We all called him Jemu. This was an obvious corruption of James. We always said about him: Anga ari mukomuredhika uyu. He was a freedom fighter. Walwa impi yenkhululeko. Until 1997, he was an ordinary villager. We were together in all our struggles for survival in the village especially after 1990. With the implementation of ESAP. Worse in 1992, with that drought which up to now is a fertile ground for research on how a country can be food secure.

However, Jemu's life changed in 1997, after he received his huge payout like anyone else, who had fought for the country. We held no grudge. At least we thought it was worth it. He had all scars to show for the war. Physical and emotional scars.

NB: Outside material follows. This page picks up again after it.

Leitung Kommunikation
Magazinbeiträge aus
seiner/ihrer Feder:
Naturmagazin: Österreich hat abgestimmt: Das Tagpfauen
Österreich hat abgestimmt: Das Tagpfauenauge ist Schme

Which to some extent explained his temper. After the $50 000 had fizzled out, Jemu “came back” to the village. Literally that is. He joined us every time we went for a beer drink. No one held any grudge that when his things were well, he literally abandoned the village for the city and all its woes.

Then Jemu passed away in 2007. No one knows how his family fairs. I am told that he had lots of them. Compare Jemu's story to that of a liberation hero, declared a hero. His/her children can seamlessly walk in corridors of power, cutting dealing, getting favours because the father/mother was in the bush with those now powerful. Jemu's children have nothing to show, their father, brave enough to heed a call for duty left them not much. He was cheated of his youth by fate, for a greater cause than personal development of course.

The children may not trade this for a better present. This brings me to the issue of the welfare of war veterans as discussed in Parliament this week. The debate, I agreed with my antagonist Matigari, took an easy path. The familiar path we have always been subjected the media, followed the same path to say: Even Josiah Magama Tongogara's children were not entitled to compensation. This is a very simplistic way of unravelling the issue.

This is what has been happening since 1997 when the war veterans got the hefty packages. We have since then been framing the issue as demand for compensation, nothing else. This is something deeper.

A small story will drive my point home. A retired colonel, who is also a drinking partner, said he was given a huge suitcase in 1979 when he was in a country in the Middle East. It was for onward transmission to Rex Nhongo (Solomon Mujuru). Curiosity got the better of him and he opened the suitcase. “What if it were a parcel bomb?” It was better for him to be blown than Comrade Rex. The suitcase was full of crispy US$. He did not take even a single dollar, forwarded the suitcase to Comrade Rex. “It was money for the cause,” said the retired colonel. His next question was: “Do you think if that opportunity knocks again, I will hand over the notes?”

This summarises the lost cause mentality we are in. Calls for compensation are a result of the economic malaise and the rampant corruption by politicians. This was the case in 1997 and it is the case now. Correct the economy and we will have few of the calls for compensation. When we talk of compensation, it will make more sense if it is framed within the dilemma of Jemu, who never got the chance to walk in the corridors of power. Until the issue is framed thus and addressed through a holistic approach, the alienation of the cause will continue and there is going to be patronising of the freedom fighters. The client patronage established in 1997 and reversed within the same year will continue.